Julia’s answer is to let us laugh at America’s preoccupation with identity labels within this confounding world; it’s simultaneously painful and hilarious. Early in the play, Mora tells Neel a trait he has that he never knew about himself, as an insult. Surprisingly and oddly, this becomes a meaningful realization for Neel – one that propels him toward his journey. He wonders, “Isn’t it just insane that I had to learn something crucial about myself from someone else? Like, what else am I wrong about? Am I not 28? Is my favorite food not banana ice cream? Do I even have arms?”

In some ways, the siblings’ own unravelings begin with their quests to pin down their identities and wrest some control over their lives. This proves to be a disorienting and isolating undertaking. But this is a play that insists on characters of the global majority as multifaceted and idiosyncratic and sometimes just plain ol’ messy people. The gift of rich individuality and personality – outside of identity labels – tells us who Mora, Neel, and Illy are as they strike out on their own. And Julia’s impish wordsmithing and poetic non-sequiturs hurtle us forward. Maybe it’s a reminder of how laughter helps us forge ahead. 

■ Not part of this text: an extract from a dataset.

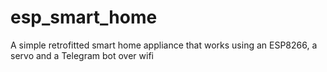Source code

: # esp_smart_home

A simple retrofitted smart home appliance that works using an ESP8266, a servo and a Telegram bot over wifi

In this play that focuses on a mix of groundedness and heightenedness throughout, Julia wields her particular sense of humor along with a startling statement on the first page of the script: “These characters have no subtext.” There’s a bracing cleanness to this lack of spin; a deceptively simple use of language stemming from an unusual straightforwardness. And she deploys linguistic tools (semantics, malapropisms, miscommunications, poetic articulations, non-sequiturs that transform into deep narrative threads, inconsistencies that lead to one meaning in a pun making sense while the other doesn’t, and other wordplay) to create psychological distance and revel in a kind of incongruity that feels relatable. As multiple artists have infamously quoted, “Dying is easy. Comedy is hard.”

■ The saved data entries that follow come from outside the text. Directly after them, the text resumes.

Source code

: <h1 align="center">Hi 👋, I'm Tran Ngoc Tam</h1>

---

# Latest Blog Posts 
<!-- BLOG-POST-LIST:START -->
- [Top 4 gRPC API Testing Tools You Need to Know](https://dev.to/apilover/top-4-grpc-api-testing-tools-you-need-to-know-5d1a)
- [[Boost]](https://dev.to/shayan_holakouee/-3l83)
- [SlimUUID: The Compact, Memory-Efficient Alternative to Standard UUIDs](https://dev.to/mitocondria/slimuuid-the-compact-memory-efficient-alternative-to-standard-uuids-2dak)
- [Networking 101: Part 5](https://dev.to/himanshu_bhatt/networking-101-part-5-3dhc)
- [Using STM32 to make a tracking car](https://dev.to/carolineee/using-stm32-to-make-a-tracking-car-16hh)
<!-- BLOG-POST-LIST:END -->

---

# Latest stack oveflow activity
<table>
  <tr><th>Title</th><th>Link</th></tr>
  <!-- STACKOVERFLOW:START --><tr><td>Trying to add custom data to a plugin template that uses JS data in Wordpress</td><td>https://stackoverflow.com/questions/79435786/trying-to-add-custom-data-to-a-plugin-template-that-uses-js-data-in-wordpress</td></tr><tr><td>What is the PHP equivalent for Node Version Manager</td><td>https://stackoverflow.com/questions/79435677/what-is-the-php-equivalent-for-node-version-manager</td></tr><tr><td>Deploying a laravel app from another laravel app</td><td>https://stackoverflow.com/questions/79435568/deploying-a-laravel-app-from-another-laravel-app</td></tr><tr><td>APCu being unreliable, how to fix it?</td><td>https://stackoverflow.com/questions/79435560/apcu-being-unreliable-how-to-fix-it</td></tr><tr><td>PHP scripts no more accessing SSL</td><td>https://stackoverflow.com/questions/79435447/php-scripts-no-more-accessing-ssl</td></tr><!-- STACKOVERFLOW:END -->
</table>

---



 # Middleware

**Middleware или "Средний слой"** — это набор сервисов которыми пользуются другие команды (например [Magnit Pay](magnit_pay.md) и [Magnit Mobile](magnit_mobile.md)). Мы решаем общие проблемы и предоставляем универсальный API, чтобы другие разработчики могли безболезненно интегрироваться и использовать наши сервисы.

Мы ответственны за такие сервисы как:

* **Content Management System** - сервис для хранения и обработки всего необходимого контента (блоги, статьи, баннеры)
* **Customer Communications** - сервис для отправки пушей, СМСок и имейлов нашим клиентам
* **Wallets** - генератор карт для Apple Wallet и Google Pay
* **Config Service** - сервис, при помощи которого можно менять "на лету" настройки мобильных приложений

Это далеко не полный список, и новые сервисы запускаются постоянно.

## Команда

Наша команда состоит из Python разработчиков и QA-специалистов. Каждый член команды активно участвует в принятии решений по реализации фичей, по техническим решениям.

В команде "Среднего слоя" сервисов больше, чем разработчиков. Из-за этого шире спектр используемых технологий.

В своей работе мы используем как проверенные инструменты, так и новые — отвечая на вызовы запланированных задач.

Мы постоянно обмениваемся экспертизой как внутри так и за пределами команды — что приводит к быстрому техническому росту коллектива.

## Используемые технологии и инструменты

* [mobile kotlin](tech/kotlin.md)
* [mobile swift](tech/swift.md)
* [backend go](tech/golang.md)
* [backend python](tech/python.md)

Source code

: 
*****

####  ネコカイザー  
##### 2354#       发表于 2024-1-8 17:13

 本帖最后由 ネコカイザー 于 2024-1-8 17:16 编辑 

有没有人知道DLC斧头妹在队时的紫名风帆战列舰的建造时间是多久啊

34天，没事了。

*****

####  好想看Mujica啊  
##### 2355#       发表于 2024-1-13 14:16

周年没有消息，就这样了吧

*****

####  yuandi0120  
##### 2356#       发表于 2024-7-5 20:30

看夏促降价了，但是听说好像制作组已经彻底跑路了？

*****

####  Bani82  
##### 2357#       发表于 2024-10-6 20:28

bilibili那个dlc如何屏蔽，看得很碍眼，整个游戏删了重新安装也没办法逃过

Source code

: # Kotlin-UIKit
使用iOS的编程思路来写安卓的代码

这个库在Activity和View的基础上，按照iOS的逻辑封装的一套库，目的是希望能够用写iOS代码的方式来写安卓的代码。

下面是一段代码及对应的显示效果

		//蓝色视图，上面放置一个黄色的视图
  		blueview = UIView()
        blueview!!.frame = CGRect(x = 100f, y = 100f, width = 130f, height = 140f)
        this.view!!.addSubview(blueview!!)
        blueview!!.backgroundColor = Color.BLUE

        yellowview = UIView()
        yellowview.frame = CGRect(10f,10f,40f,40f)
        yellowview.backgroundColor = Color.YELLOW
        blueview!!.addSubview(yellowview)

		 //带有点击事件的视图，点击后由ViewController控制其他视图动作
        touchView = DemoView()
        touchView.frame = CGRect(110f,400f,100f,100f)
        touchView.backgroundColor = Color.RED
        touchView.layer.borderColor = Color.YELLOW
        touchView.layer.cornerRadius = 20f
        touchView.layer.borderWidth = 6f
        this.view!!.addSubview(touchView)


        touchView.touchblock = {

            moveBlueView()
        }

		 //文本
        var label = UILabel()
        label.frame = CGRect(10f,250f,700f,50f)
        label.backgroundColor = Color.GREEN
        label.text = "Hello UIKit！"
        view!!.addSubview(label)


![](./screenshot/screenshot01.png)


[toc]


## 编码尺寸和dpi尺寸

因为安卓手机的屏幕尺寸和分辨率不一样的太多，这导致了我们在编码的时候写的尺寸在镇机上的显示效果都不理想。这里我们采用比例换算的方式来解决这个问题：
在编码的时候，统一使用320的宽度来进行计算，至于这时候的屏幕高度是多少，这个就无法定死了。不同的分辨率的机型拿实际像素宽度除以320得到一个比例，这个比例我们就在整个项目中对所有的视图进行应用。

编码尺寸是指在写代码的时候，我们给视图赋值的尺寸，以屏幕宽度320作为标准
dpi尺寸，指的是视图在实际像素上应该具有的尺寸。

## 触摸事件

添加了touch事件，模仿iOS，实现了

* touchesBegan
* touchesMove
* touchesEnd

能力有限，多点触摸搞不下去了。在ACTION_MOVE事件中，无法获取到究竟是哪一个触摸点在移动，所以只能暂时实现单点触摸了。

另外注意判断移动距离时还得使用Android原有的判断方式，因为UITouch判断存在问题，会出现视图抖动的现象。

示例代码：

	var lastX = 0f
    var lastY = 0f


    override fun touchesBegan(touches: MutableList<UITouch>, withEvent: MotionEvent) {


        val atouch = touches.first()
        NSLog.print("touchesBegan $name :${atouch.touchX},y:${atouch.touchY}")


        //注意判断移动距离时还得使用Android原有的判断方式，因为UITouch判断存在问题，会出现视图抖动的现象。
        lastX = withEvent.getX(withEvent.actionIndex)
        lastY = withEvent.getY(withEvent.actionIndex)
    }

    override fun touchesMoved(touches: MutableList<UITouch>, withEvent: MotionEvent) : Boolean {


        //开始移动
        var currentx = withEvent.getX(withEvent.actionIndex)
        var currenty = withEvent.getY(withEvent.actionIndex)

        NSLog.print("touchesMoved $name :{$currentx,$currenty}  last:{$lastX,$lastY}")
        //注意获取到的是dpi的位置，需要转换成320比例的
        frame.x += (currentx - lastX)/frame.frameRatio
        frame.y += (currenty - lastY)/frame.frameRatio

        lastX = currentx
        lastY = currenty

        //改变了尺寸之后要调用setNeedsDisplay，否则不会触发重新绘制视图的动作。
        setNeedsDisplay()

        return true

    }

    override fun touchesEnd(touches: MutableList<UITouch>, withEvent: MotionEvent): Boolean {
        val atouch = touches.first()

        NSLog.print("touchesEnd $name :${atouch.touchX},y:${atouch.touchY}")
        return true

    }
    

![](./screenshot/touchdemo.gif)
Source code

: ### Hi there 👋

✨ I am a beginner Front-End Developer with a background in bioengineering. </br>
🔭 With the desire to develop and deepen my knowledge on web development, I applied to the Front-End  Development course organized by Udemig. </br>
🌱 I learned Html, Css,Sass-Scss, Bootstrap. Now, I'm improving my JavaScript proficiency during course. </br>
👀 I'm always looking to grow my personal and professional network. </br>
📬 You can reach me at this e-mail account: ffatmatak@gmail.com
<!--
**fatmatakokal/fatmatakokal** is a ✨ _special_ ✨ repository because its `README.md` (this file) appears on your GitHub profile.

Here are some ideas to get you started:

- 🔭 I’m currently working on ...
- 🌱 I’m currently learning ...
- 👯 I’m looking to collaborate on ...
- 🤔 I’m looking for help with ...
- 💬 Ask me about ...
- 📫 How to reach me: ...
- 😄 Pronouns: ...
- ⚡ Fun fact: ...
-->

There's a deep benefit to the resulting resiliency that comes with comedy, as we continue to cope with our realities. Biologically, laughter is healing! It’s proven to improve our emotional and physical health by relaxing our muscles, increasing blood flow, and releasing endorphins. Or, as Tom Stoppard said (in a conversation about his farce, Jumpers, which is also full of verbal ingenuity), “I think of laughter as the sound of comprehension.” 

If comprehension is one of the first steps to problem-solving, to coping, to grief, to healing – the irreverent Regretfully, So the Birds Are offers a visceral experience with surprising poignancy, as it admits life can be a preposterous romp. Sometimes we can’t wrap things up and tie them in a bow after a heavy conversation on a couch, but we can laugh about them and find enough buoyancy to make it to the next day.